• _GIVEN INFORMATION_
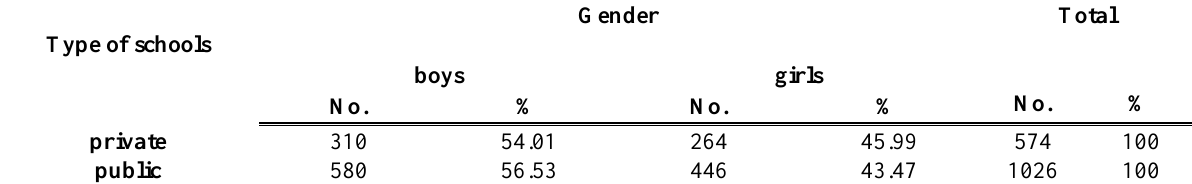
Table (1): Distribution of t he sample by gender and school type.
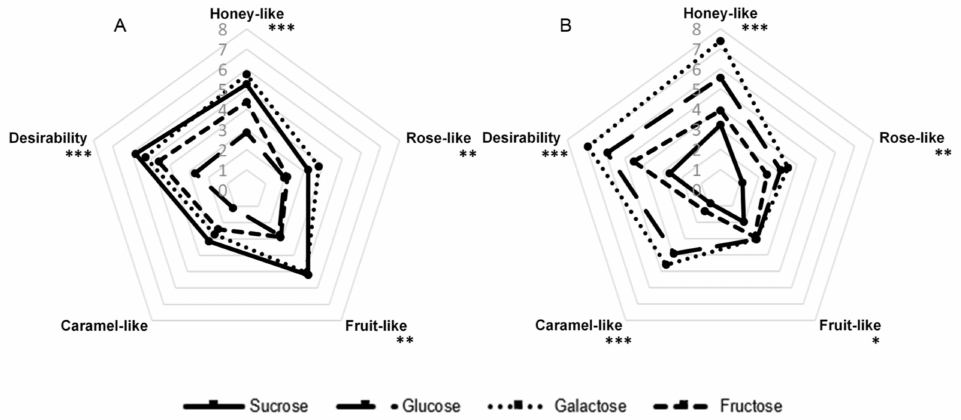
Figure 1. Sensory profiles of post-fermentation products from flask cultures with ( A ) sour whey and ( B ) buttermilk for various types of sugars. * p < 0.05; ** p < 0.01; *** p <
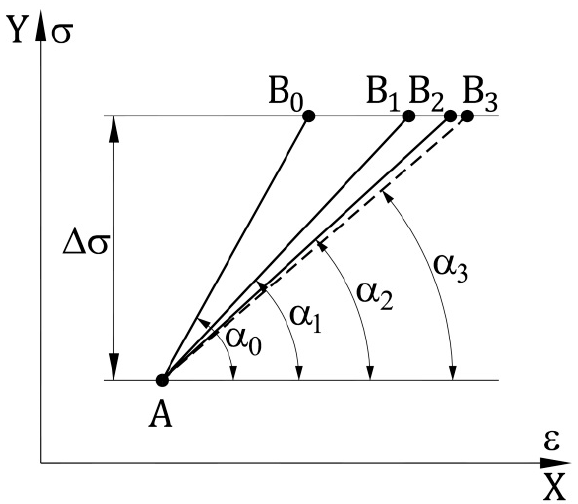
Figure 4. Determining the modulus value in one calculation step.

• _TASK REQUIREMENTS_
Beginning with the line that holds "Figure 1. Sensory", output each line to the end of the material above, exactly, omitting the pictures.

• _ANSWER BOX_
Figure 1. Sensory profiles of post-fermentation products from flask cultures with ( A ) sour whey and ( B ) buttermilk for various types of sugars. * p < 0.05; ** p < 0.01; *** p <
Figure 4. Determining the modulus value in one calculation step.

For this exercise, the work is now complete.